As to Program activities, UCSF offers an outstanding environment for stem cell and regenerative medicine research, in general, and our CIRM trainees in particular. This includes a dozen formal seminar series. They also attend the Stem Cell Journal Club, a discussion of high profile recent papers, and the Stem Cell Workshop, where they present work in progress. Every major program at UCSF holds an annual retreat. Our CIRM Scholars are required to attend one of these events. Finally, they use their travel allowances to attend national and international meetings on various topics in the fields of stem cell and developmental biology, as well as more clinically oriented symposia as related to regenerative medicine therapies. This year our Scholars had the added benefit of attending the Third Annual Tri-Institutional Stem Cell Retreat that included speakers from UCSF, UCLA and USC. We also sponsor lunch-time get-togethers for all trainees, which are led by the Program Director. This venue is a valuable forum for research presentations and discussions, for example, ethical issues and career counseling.

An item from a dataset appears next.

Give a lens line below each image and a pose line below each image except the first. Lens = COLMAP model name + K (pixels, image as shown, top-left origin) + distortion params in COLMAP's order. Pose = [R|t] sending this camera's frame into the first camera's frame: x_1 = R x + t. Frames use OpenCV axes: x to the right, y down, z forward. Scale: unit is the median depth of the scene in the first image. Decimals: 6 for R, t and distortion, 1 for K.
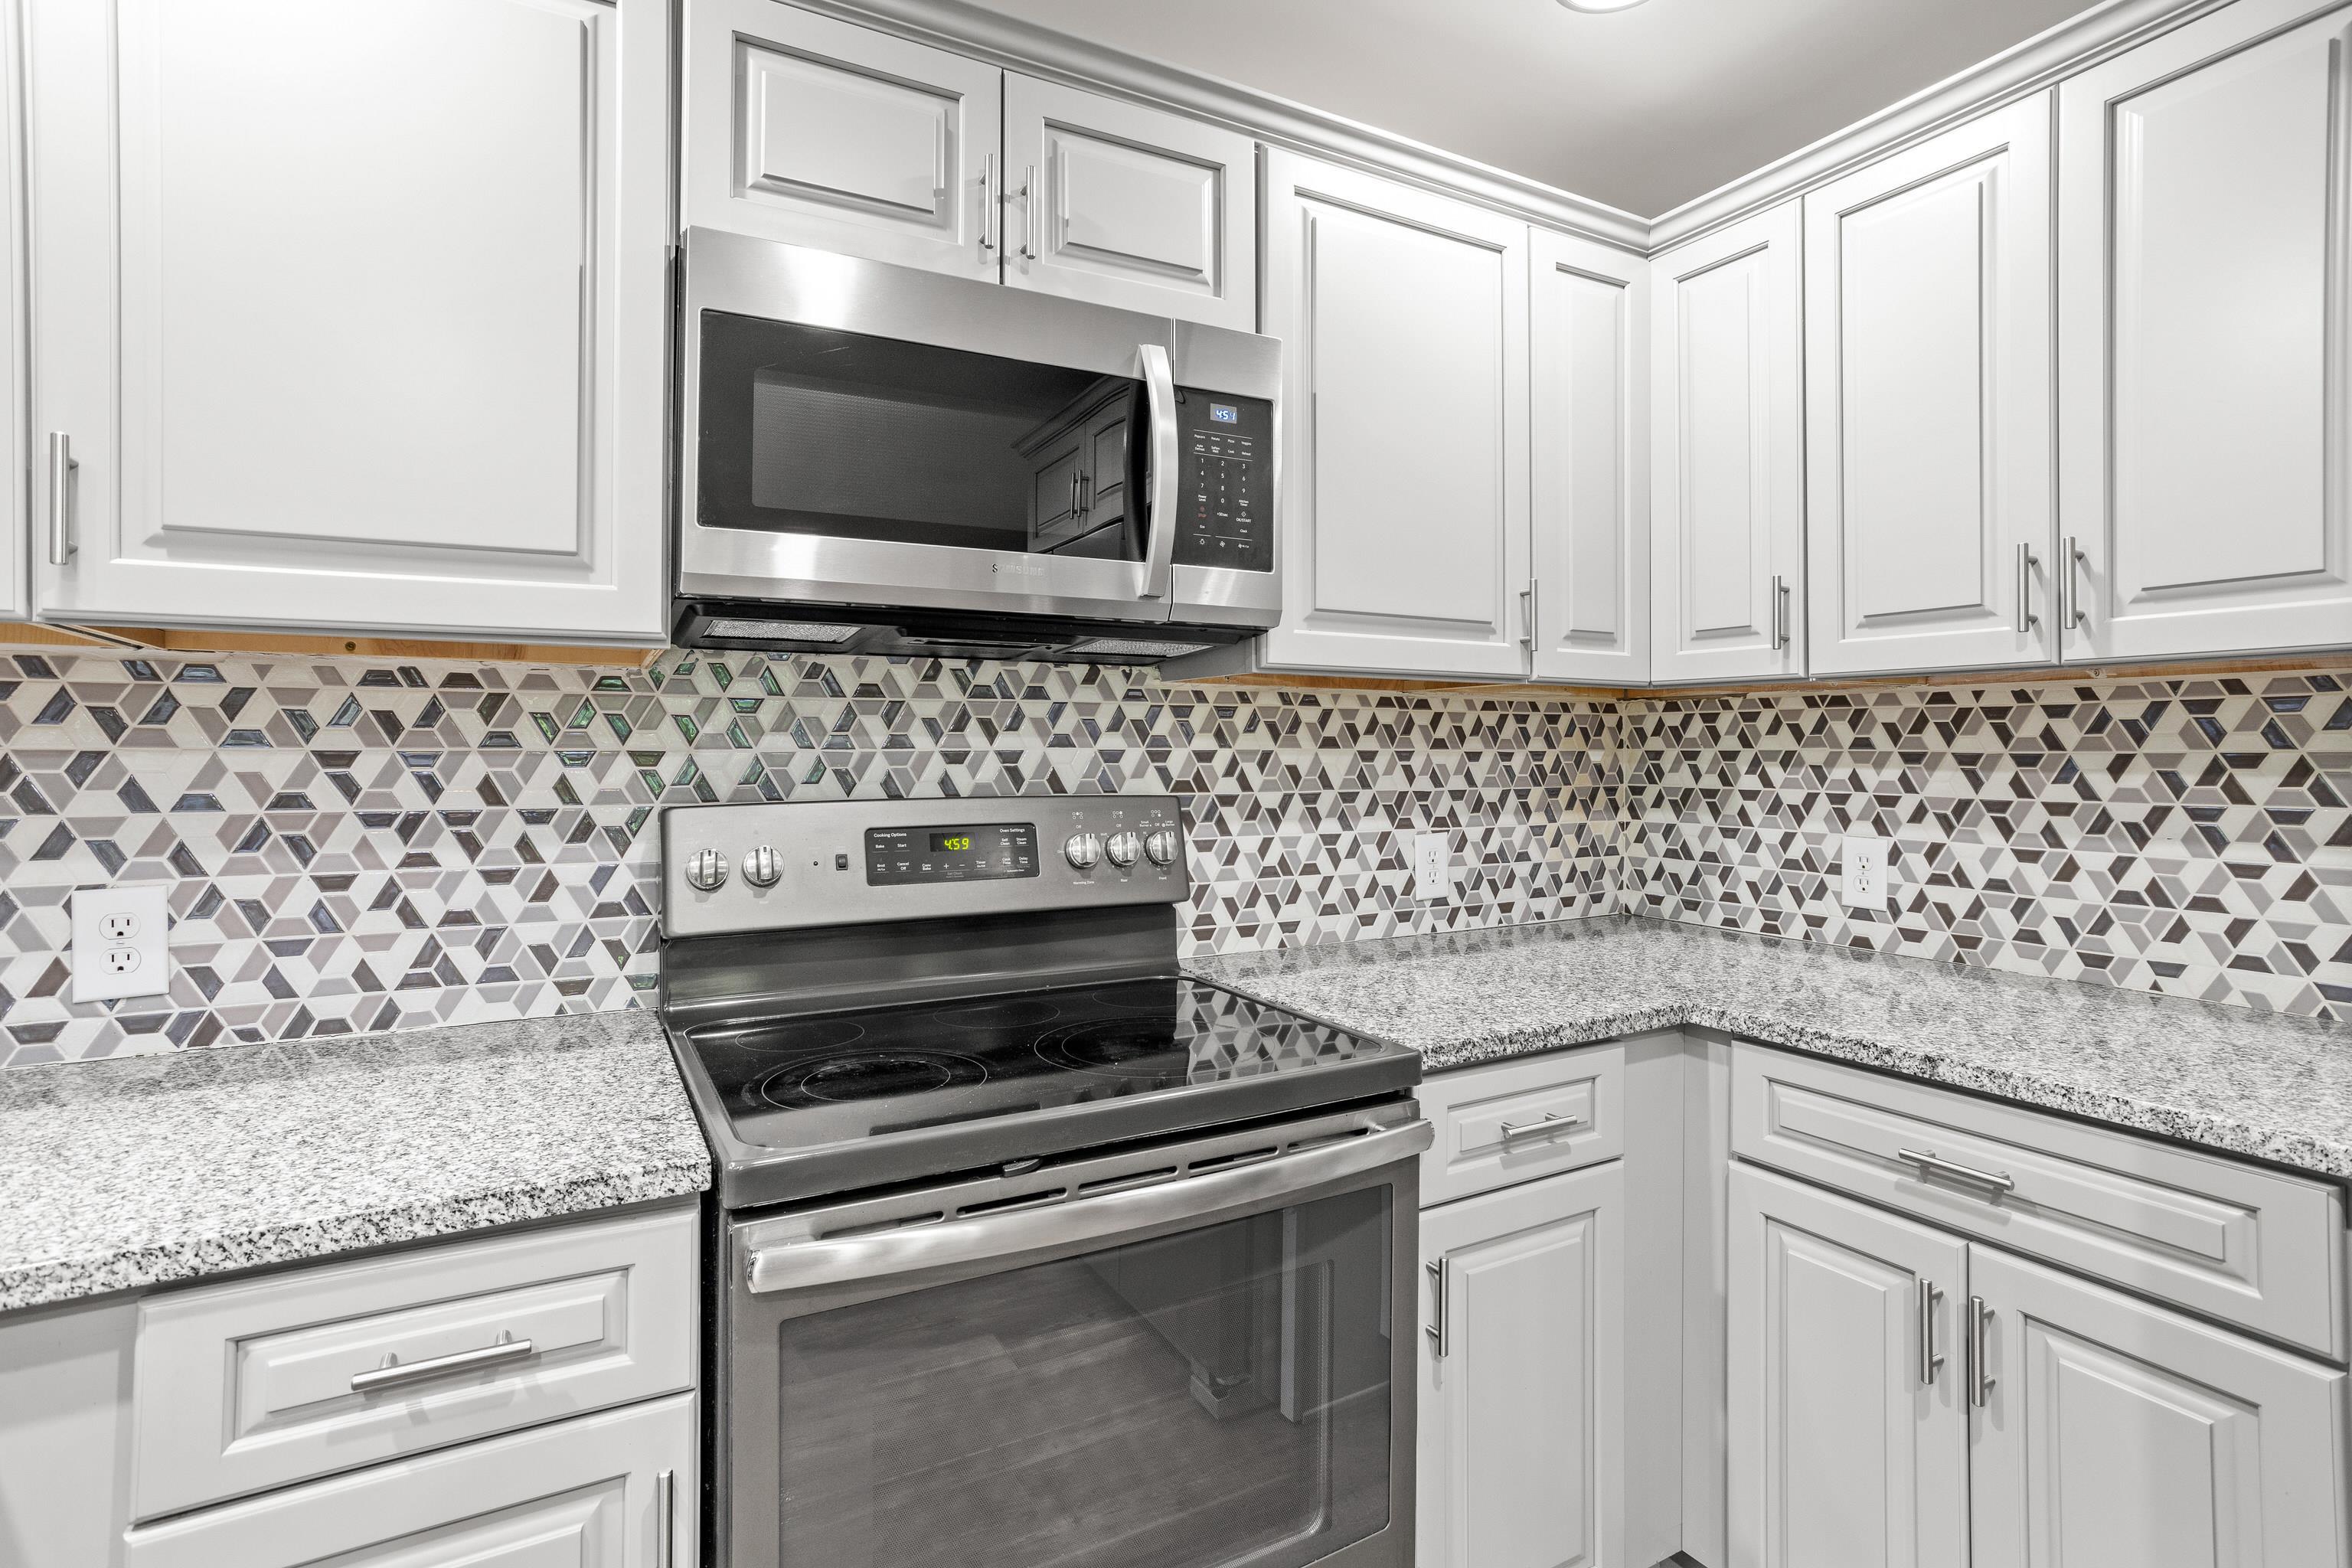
lens RADIAL K [[1153.9, 0, 1195.5], [0, 1153.9, 738.3], [0, 0, 1]] dist [-0.043752, 0.029562]
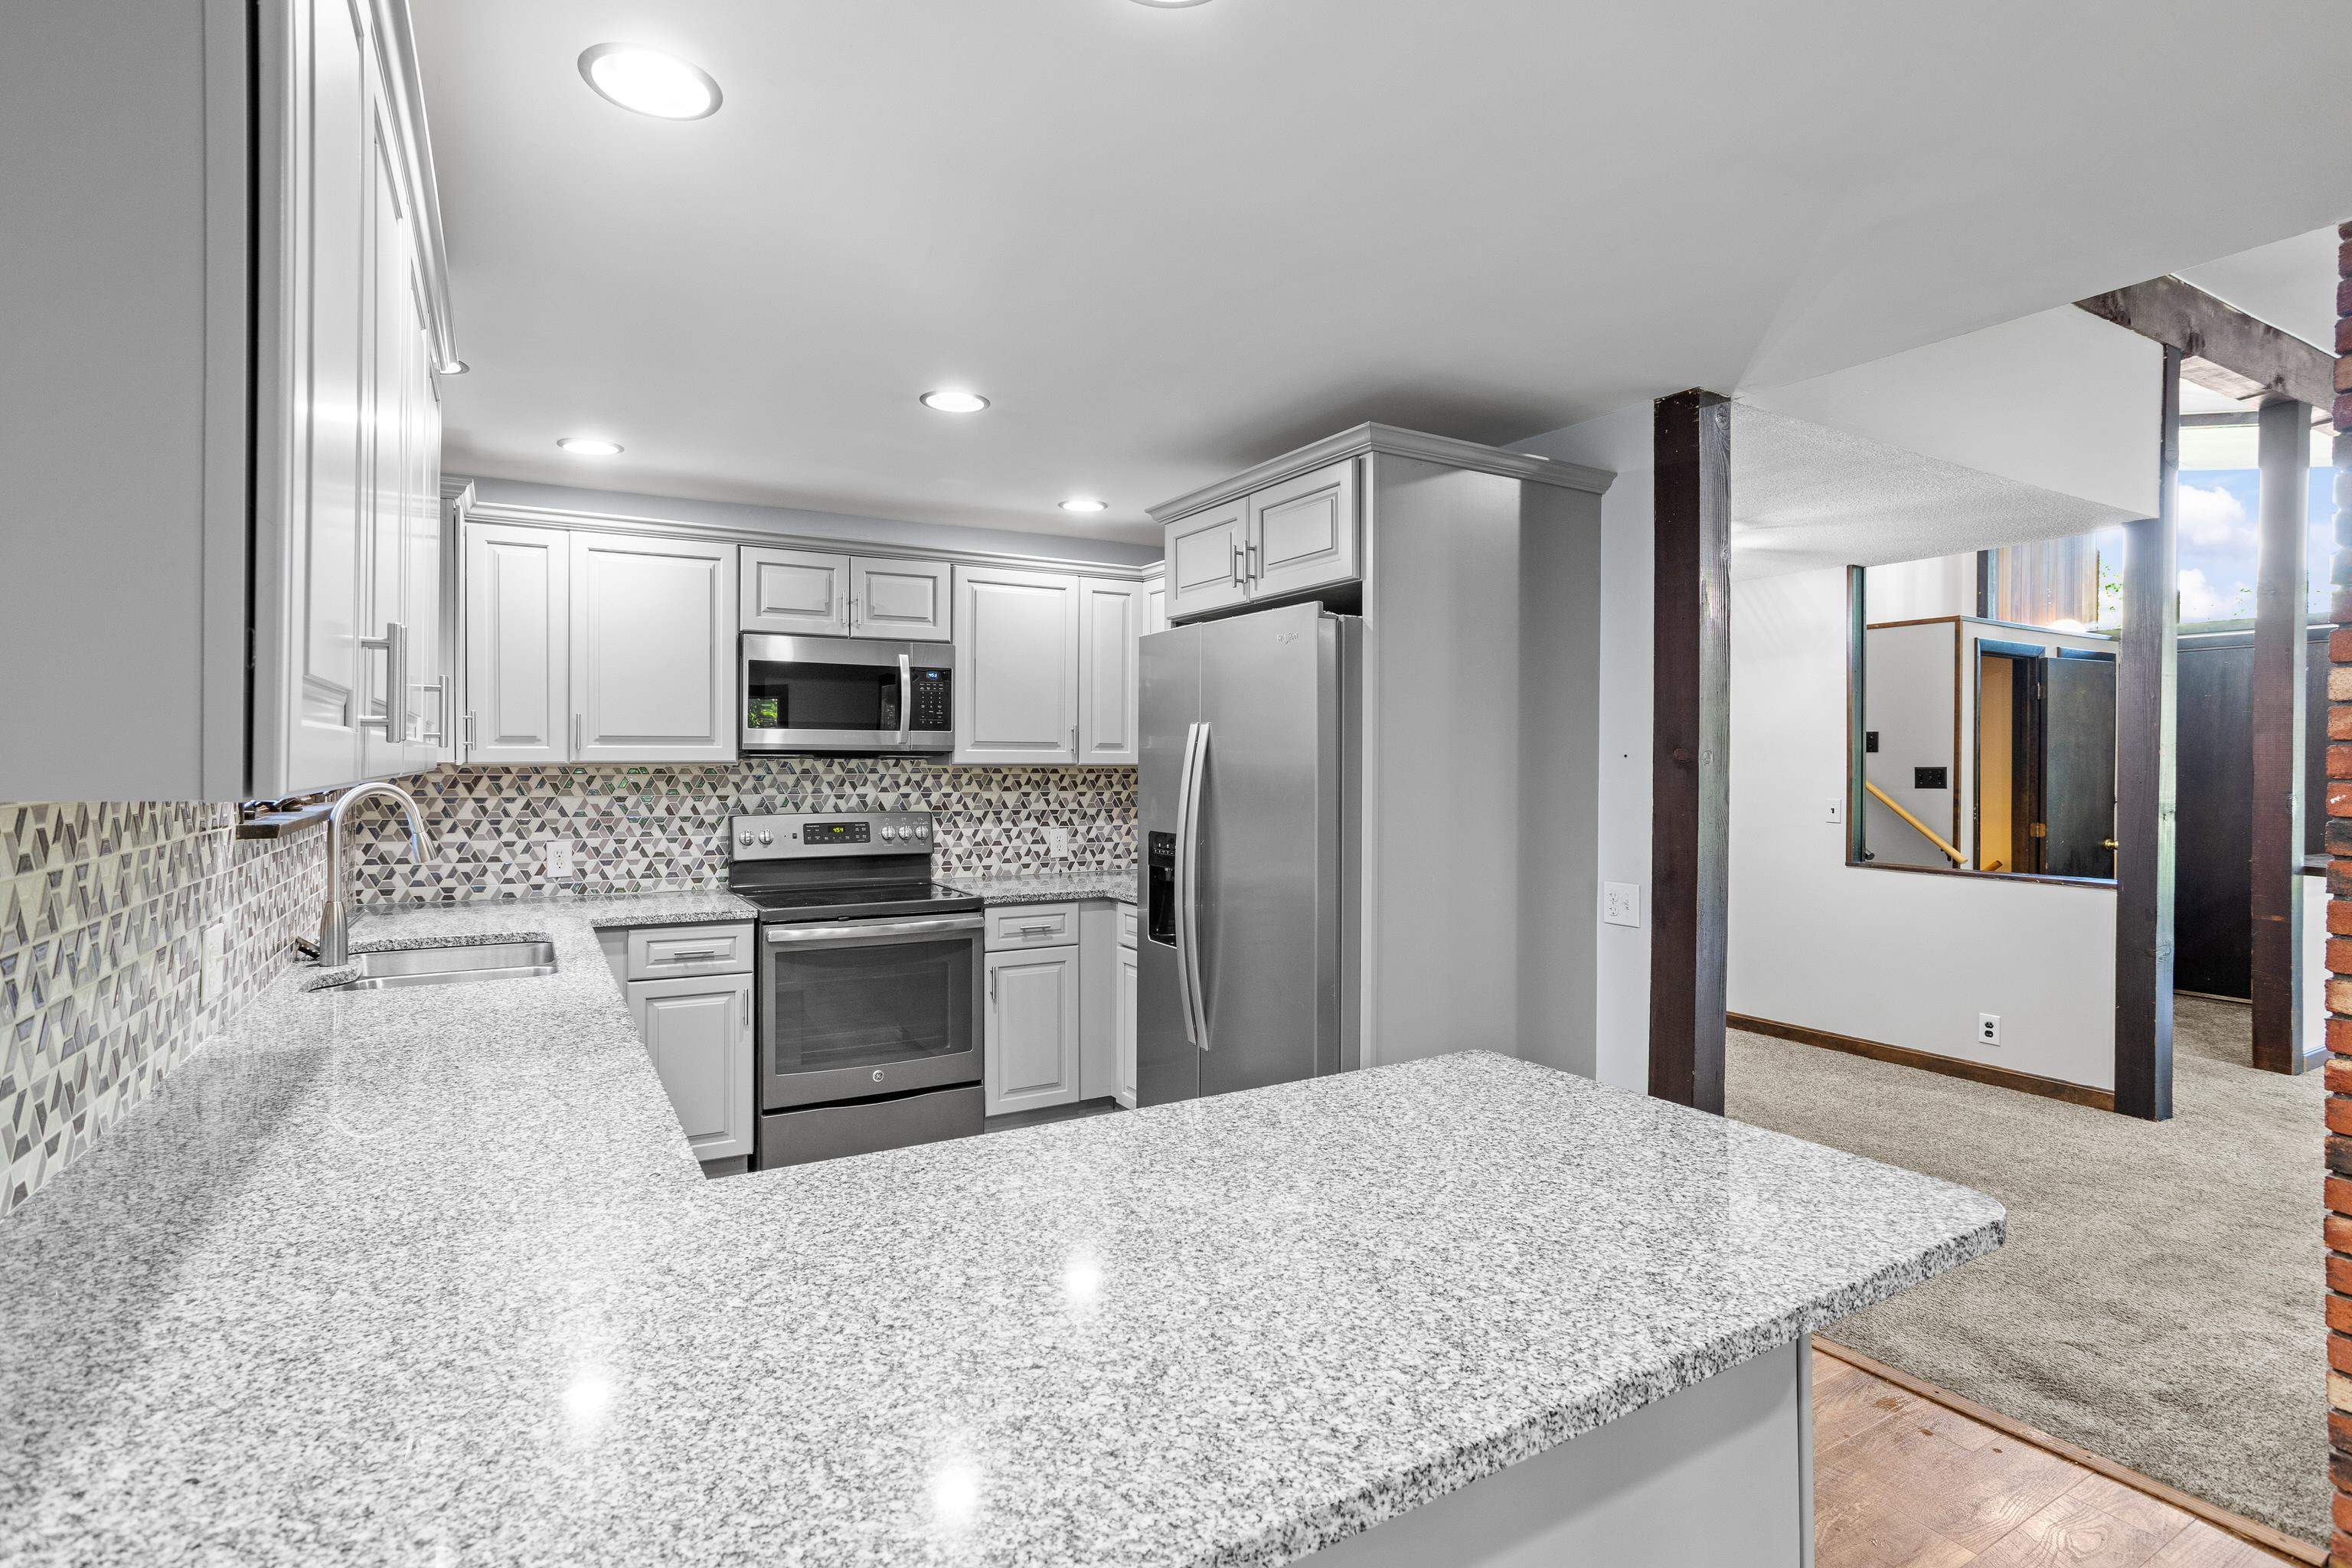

The courses that our trainees take depend on their educational level. Graduate students are enrolled in formal instruction; the exact components of the curriculum depend on the program, most commonly Biological Sciences, Biomedical Sciences or Developmental and Stem Cell Biology. As their research interests mature, they sometimes seek additional coursework, for example, in computer programming. The postdoctoral fellows and physician-scientists tend to have completed their coursework and focus on research. However, (along with the graduate students) they participate in the program activities. They are required to take classroom instruction regarding the Responsible Conduct of Research and Ethical Issues as Related to Stem Cell Research. In addition, several elect to take our CIRM Shared Laboratory Training Course, and attend lectures in the graduate courses that are relevant to their research.
Our CIRM training grant benefits from having a very capable administrative head who works with additional staff in the office of The Eli & Edythe Broad Center for Regeneration Medicine and Stem Cell Research at UCSF. The chief administrator assists the Program Director in all aspects of the day-to-day operations of the training grant. He monitors upcoming openings in the program and works with the Principal Investigator to strategize efforts to effectively and efficiently select new trainees. He also processes all appointments, renewals and terminations for the CIRM Fellows. He serves as a liaison between trainees, CIRM and institutional offices. Although not his primary duty, he helps the Program Director manage the financial aspects of this grant, which are handled by the office of The Broad Center. Our governance structure includes an Oversight Committee with members who are leaders in stem cell research and regenerative medicine.
In summary, our training program has been very successful. We are producing the next generation of leaders in stem cell/developmental biology and the translational and therapeutic applications that are emerging from these fields. Thus, our CIRM scholars are fueling the pipeline that will deliver stem cell-based therapies to the citizens of California.